Last week, I was on holiday in the Kruger National Park with my trusty 12-year-old family SUV. After 3 days and some 250 kilometers on some of the worst, corrugated sand roads in the Southern part of the park, my vehicle began to emit a loud, jarring, clunking noises the passenger side wheel. Being in the heart of big cat territory, stopping wasn't an option, so I pressed on, praying the disturbance was nothing serious.

Being far from home in a remote area heightened my anxiety about the noise. I had only basic tools—a tyre repair kit and a 4-way wheel spanner—which fortunately proved adequate. When I finally managed to inspect the issue by jacking up the car and removing the wheel, I discovered that a stabilizer link nut had come loose. One side of the 4-way spanner fit the nut, allowing me to tighten it back into place, which stopped the noise. This minor fix was a relief, especially since the nearest town, Komatipoort, was far, and I was unfamiliar with finding a mechanic there.

This experience served as a perfect prelude to my exploration of car noises—what they mean, and when to worry or breathe a sigh of relief.


Common, Harmless Car Noises

Outlined below are several noises that typically stem from normal wear and tear and can be quickly addressed, potentially saving you from more substantial repair bills down the line:

  1. Engine Squeals Upon Starting
    The squealing noise you hear when you start your engine is most likely due to a worn serpentine belt. This belt is crucial, powering the alternator, starter, and other components. Fortunately, the remedy often involves a simple adjustment or replacement of the belt—both straightforward and economical solutions.
  2. Brake Squeaking
    Hearing a high-pitched squeak when you press the brake pedal usually means it’s time to replace your brake pads. A clear, squeaky sound serves as a gentle reminder for a quick pad change. If the noise sounds more metallic, however, it suggests that the rotors are dangerously close to making contact with the brakes, which is a more serious issue.
  3. Steering Clicks
    Clicking noises during steering can be unsettling but are often due to worn CV (constant velocity) joints. These joints are essential for providing flexibility to wheel axles. Recognizing this sound early and having a mechanic inspect the CV joints can prevent more significant damage, making replacement both simpler and cheaper.
  4. Loud Tyre Noises
    Tyres naturally produce noise, but certain sounds, especially vibrations, may indicate issues like a bent wheel. While this points to potential problems with alignment or wheel balance, these are generally quick checks and fixes that shouldn’t be neglected, despite not being immediately dire.

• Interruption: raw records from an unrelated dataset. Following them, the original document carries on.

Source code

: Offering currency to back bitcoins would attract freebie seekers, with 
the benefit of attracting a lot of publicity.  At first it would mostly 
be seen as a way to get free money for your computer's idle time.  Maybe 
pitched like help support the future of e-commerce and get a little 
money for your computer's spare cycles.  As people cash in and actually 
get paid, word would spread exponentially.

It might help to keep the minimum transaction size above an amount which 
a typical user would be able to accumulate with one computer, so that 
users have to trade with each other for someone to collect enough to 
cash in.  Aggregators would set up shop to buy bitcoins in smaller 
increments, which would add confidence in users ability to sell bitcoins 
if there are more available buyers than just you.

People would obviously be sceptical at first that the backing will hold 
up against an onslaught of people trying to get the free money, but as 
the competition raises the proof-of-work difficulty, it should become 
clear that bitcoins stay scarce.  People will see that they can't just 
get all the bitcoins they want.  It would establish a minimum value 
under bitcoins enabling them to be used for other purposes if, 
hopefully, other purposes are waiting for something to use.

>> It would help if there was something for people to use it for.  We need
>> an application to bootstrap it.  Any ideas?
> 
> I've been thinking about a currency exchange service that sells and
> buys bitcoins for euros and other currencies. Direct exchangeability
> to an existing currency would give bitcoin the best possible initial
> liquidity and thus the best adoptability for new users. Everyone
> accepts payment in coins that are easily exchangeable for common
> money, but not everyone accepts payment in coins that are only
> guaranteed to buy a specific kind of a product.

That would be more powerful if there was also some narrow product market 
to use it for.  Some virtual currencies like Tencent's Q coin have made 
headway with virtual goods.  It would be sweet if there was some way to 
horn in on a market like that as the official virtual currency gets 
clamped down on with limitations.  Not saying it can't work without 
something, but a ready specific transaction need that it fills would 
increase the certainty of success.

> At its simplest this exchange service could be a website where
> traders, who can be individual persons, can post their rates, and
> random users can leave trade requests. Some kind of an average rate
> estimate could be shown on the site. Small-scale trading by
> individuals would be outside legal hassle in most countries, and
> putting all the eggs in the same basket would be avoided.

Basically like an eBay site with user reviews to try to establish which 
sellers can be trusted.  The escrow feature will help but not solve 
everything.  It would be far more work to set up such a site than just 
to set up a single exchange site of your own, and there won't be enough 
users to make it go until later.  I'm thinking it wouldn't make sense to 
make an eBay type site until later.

How to Respond to These Noises

  1. Stay Calm
    First and foremost, do not panic. Remember that while cars are complex mechanical entities, not every noise signifies a catastrophic failure. Addressing small, localized issues is often routine and won't break the bank.
  2. Consult a Professional
    Think back to how your car sounded when it was brand new—that’s your baseline. Any deviation from this should be considered a signal to have a professional evaluate your vehicle.
  3. Don’t Ignore Them
    Ignoring minor noises might seem like a viable option, especially if they don’t affect your driving experience directly. However, small issues can escalate quickly. For example, accustomed clicking from the CV joints might be tolerable until the joint fails completely, leading to potential loss of vehicle control.

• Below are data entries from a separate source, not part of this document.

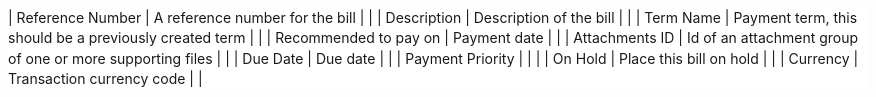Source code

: | Reference Number      | A reference number for the bill                                                                   |                                                                                                                                                                                                                                                                                                                                                                                                                                                                                                              |
| Description           | Description of the bill                                                                           |                                                                                                                                                                                                                                                                                                                                                                                                                                                                                                              |
| Term Name             | Payment term, this should be a previously created term                                            |                                                                                                                                                                                                                                                                                                                                                                                                                                                                                                              |
| Recommended to pay on | Payment date                                                                                      |                                                                                                                                                                                                                                                                                                                                                                                                                                                                                                              |
| Attachments ID        | Id of an attachment group of one or more supporting files                                         |                                                                                                                                                                                                                                                                                                                                                                                                                                                                                                              |
| Due Date              | Due date                                                                                          |                                                                                                                                                                                                                                                                                                                                                                                                                                                                                                              |
| Payment Priority      |                                                                                                   |                                                                                                                                                                                                                                                                                                                                                                                                                                                                                                              |
| On Hold               | Place this bill on hold                                                                           |                                                                                                                                                                                                                                                                                                                                                                                                                                                                                                              |
| Currency              | Transaction currency code                                                                         |                                                                                                                                                                                                                                                                                                                                                                                                                                                                                                              |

Noises as Preventative Cues
Ultimately, treat every car noise not as an alarm, but as a helpful guide prompting you towards preventative maintenance. Whether it’s checking the serpentine belt, replacing brake discs, repairing axle joints, or monitoring your tyres, these sounds are your reminders to maintain vigilance and address issues promptly, ensuring your safety and the longevity of your car.